Furthermore, when a particular data scientist or team has completed GPU-consuming model training, those GPUs are returned to the cluster’s availability pool and are immediately consumable by other data scientists and teams.
- Infrastructure flexibility
This diagram depicts optimal GPU consumption on public cloud versus an organization’s own GPUs in the data center, according to volume of usage:
It is clear that occasional usage favors GPU usage on public cloud as lower levels of usage make hourly consumption more cost-effective.
However, as GPU utilization increases, it becomes more viable for organizations to purchase their own GPU hardware. As you pass the intersection in the graph, cumulative hourly costs on public clouds start to exceed the cost of owning and operating one's own hardware.
How does this impact consumption patterns? Platforms such as OpenShift, provide an identical user experience across the data center, the edge, and public cloud. This allows a seamless transition from one infrastructure such as the cloud to the data center, whenever that move makes economic sense.

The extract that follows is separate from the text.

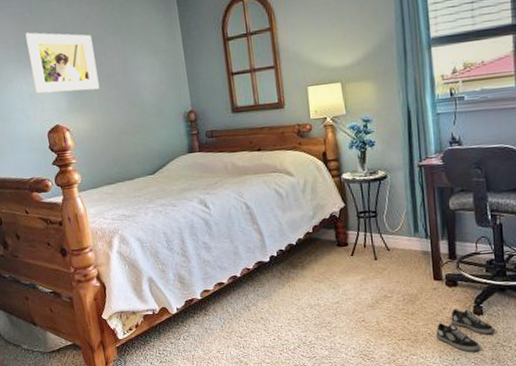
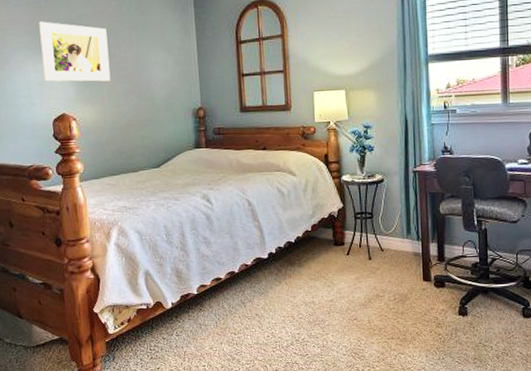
shoe: present [436,309,495,352] -> none [424,309,478,351]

In summary, there are many ways organizations can expect to realize business value utilizing GPU acceleration on OpenShift including:
- The Nvidia GPU operator lowers the technical barriers to GPU use and therefore speeds up time-to-value with GPUs for training and inference.

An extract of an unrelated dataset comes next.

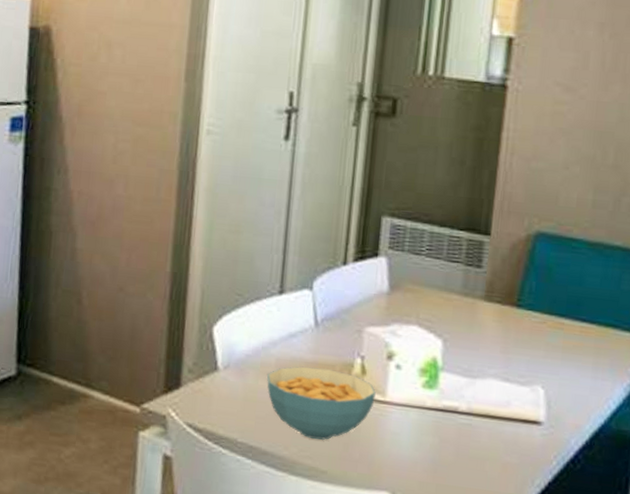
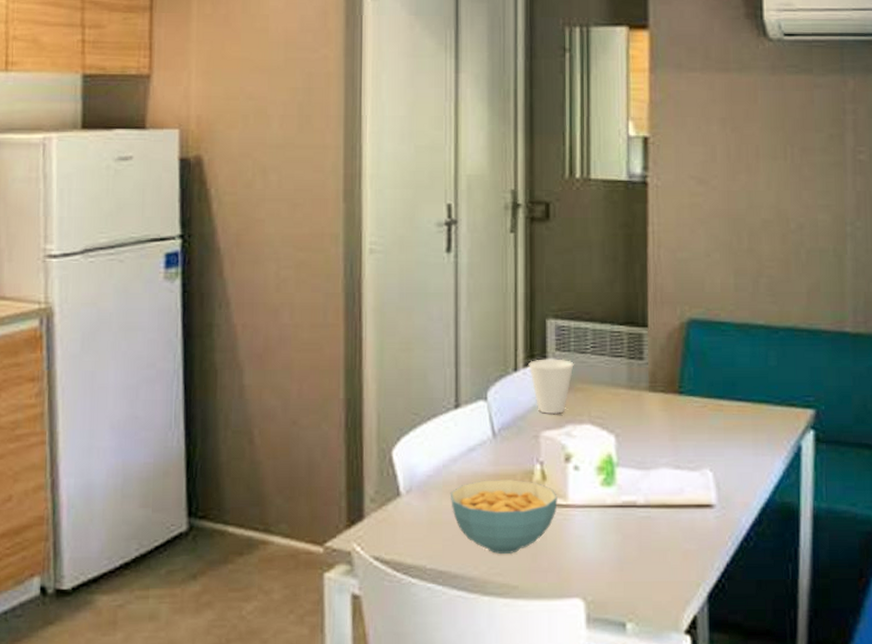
cup: none [358,255,407,312] -> present [528,359,574,415]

- OpenShift provides a highly efficient architecture that enables scarce GPU resources to be shared across teams and achieve a high level of utilization.
- The common experience across infrastructures allows a seamless usage transition from the public cloud to one’s own infrastructure when that becomes economically advantageous.
Follow the reference link below for how Volkswagen used OpenShift and GPUs to speed up autonomous vehicle testing.
The ever-increasing need to capitalize on Big Data as well as simultaneous advancements in AI/ML including Deep Learning have coincided with huge advancements in GPU-accelerated hardware. With the relative decline in the capability of CPUs to train data-hungry models, the case for GPUs for model training is becoming increasingly compelling. With recent developments such as the Nvidia Kubernetes Operator, the ease of GPU consumption is yet another reason for utilizing a Kubernetes container platform such as Red Hat OpenShift for AI/ML workloads and workflows.